DIRECTIONS: Leave the pictures out and reproduce all the entries word for word.
━━ MATERIAL PROVIDED
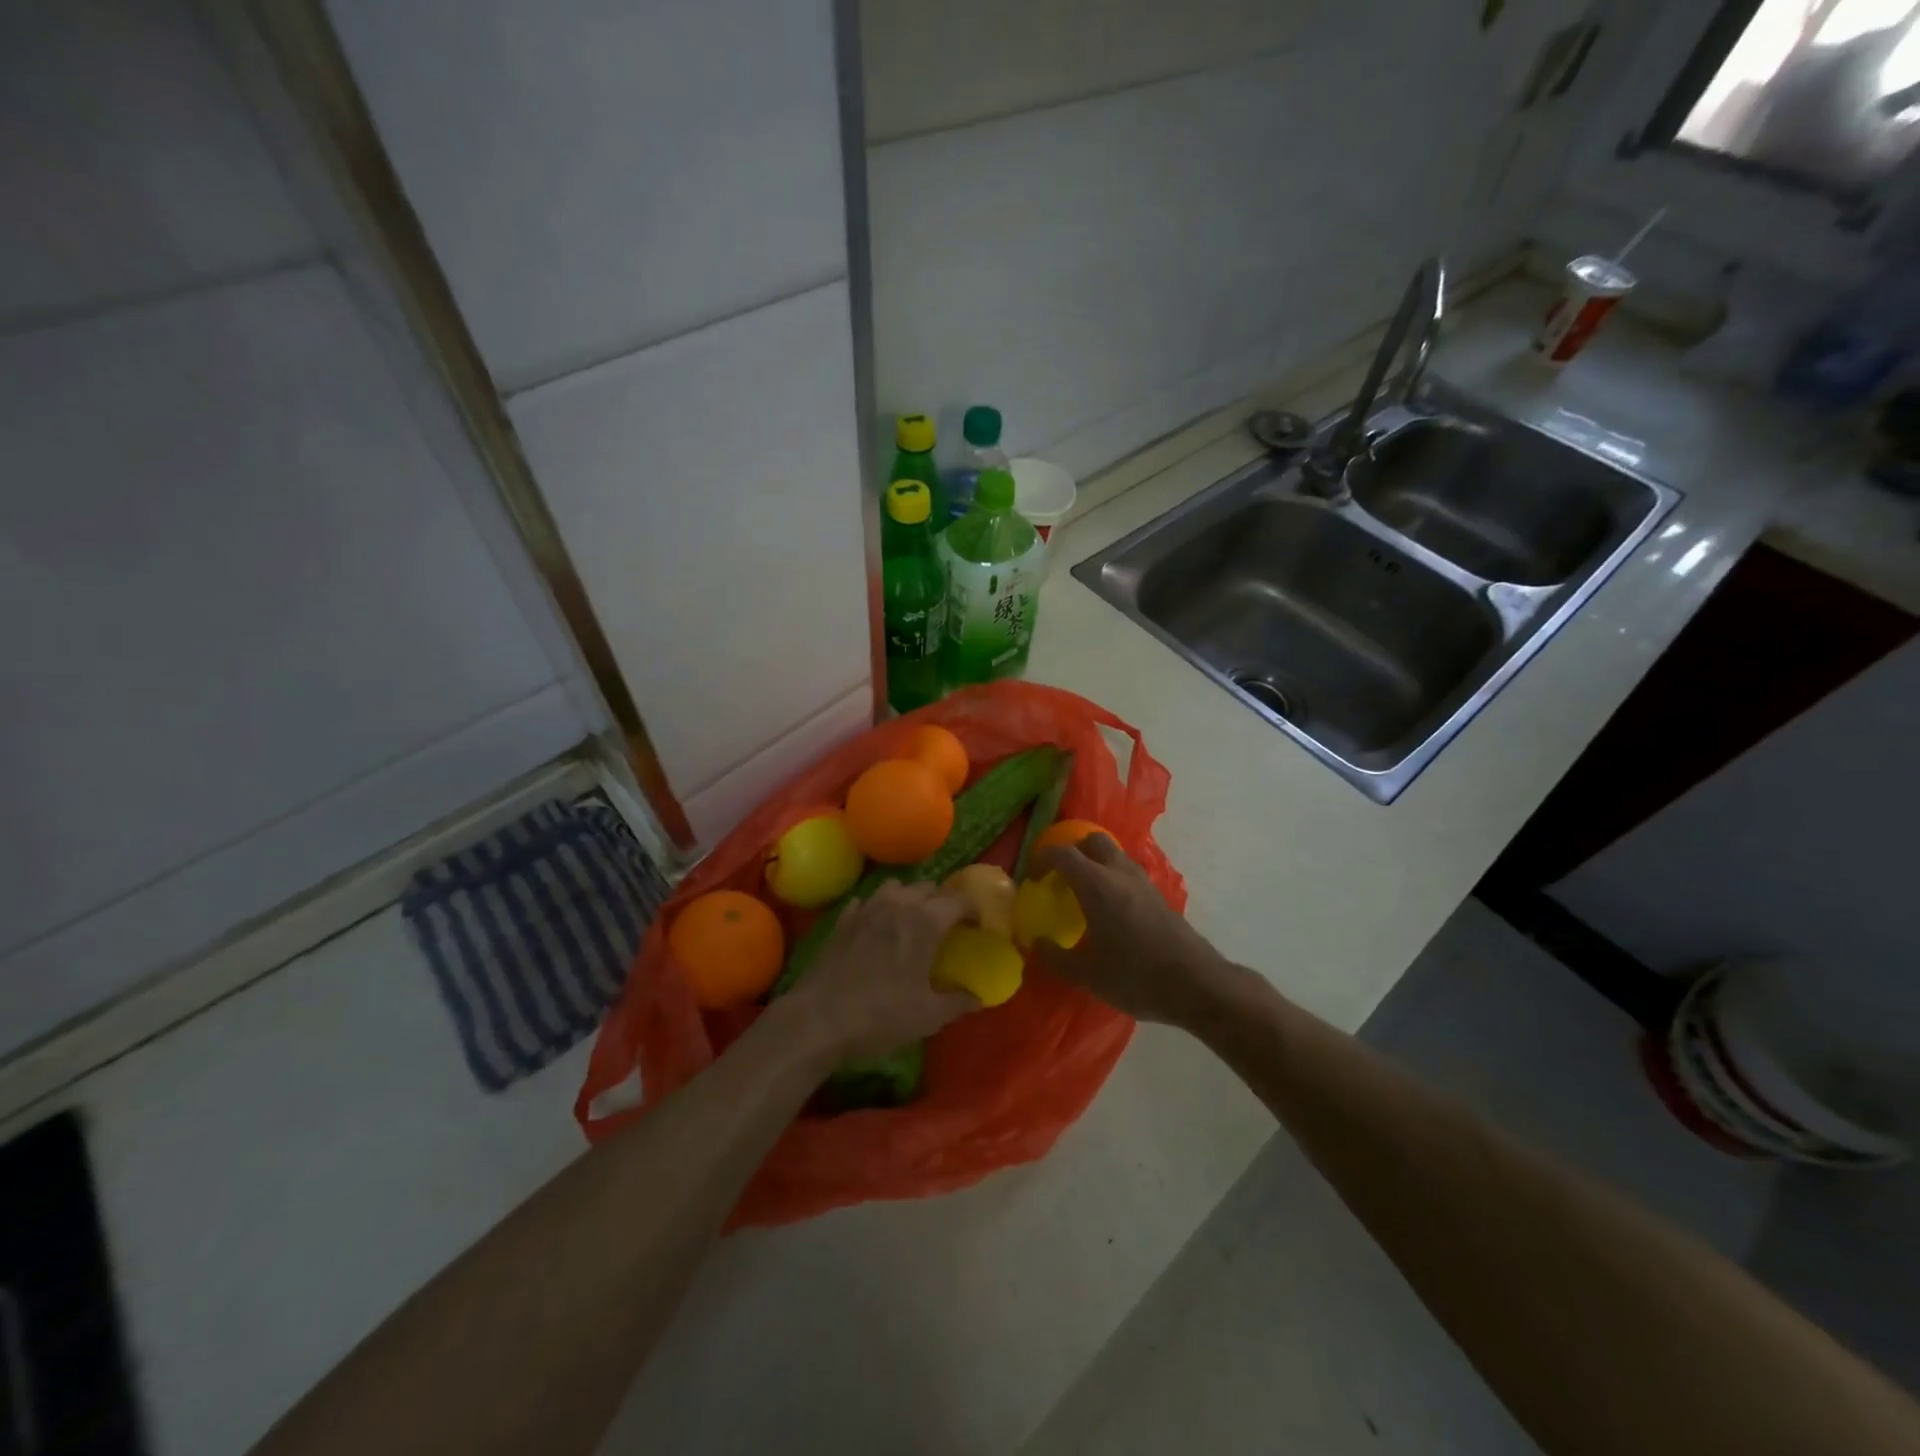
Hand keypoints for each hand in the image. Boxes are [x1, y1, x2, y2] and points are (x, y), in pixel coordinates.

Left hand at [785, 881, 979, 1060]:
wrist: (818, 1019)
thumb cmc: (881, 1015)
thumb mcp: (929, 1016)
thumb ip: (959, 1002)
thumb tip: (979, 997)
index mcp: (926, 921)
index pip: (960, 899)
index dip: (974, 908)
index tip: (978, 924)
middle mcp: (898, 904)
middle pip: (928, 887)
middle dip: (942, 901)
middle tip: (948, 926)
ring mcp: (866, 908)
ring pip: (896, 886)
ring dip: (909, 897)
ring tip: (911, 920)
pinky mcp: (842, 920)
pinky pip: (866, 901)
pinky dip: (877, 908)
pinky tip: (876, 927)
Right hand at [1033, 835, 1240, 1027]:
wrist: (1196, 984)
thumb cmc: (1135, 976)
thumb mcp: (1087, 975)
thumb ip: (1055, 957)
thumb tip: (1036, 943)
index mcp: (1097, 884)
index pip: (1063, 853)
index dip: (1042, 858)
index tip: (1033, 877)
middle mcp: (1120, 874)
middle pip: (1092, 840)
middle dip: (1072, 851)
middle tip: (1059, 877)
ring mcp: (1144, 882)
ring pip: (1114, 855)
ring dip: (1095, 863)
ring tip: (1082, 892)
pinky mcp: (1159, 896)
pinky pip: (1128, 873)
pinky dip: (1112, 878)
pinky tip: (1109, 909)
━━━━
EXERCISE OUTPUT:
Hand keypoints for each hand in the image. Boxes are [x1, y1, x2, y2] and points are (x, y), in pixel coordinates.

Left hand at [785, 881, 979, 1060]:
wrist: (818, 1019)
thumb cmc: (881, 1015)
thumb mcp: (929, 1016)
thumb ip: (959, 1002)
thumb tip: (979, 997)
index mcp: (926, 921)
index pip: (960, 899)
index dip: (974, 908)
index tip: (978, 924)
middle mcp: (898, 904)
middle pip: (928, 887)
middle dip: (942, 901)
middle tip: (948, 926)
ring mcp: (866, 908)
ring pip: (896, 886)
ring dip: (909, 897)
ring tip: (911, 920)
pinky mcp: (842, 920)
pinky pip: (866, 901)
pinky dip: (877, 908)
pinky tip: (876, 927)
Right hand at [1033, 835, 1240, 1027]:
wrist: (1196, 984)
thumb cmc: (1135, 976)
thumb mcp: (1087, 975)
thumb ip: (1055, 957)
thumb tip: (1036, 943)
index mcp: (1097, 884)
index pip: (1063, 853)
index dip: (1042, 858)
index tip: (1033, 877)
middle mcp: (1120, 874)
middle pip: (1092, 840)
middle dip: (1072, 851)
middle tip: (1059, 877)
ring mcp: (1144, 882)
ring pip: (1114, 855)
ring dip: (1095, 863)
ring tip: (1082, 892)
pinky mcp: (1159, 896)
pinky pip: (1128, 873)
pinky dip: (1112, 878)
pinky tip: (1109, 909)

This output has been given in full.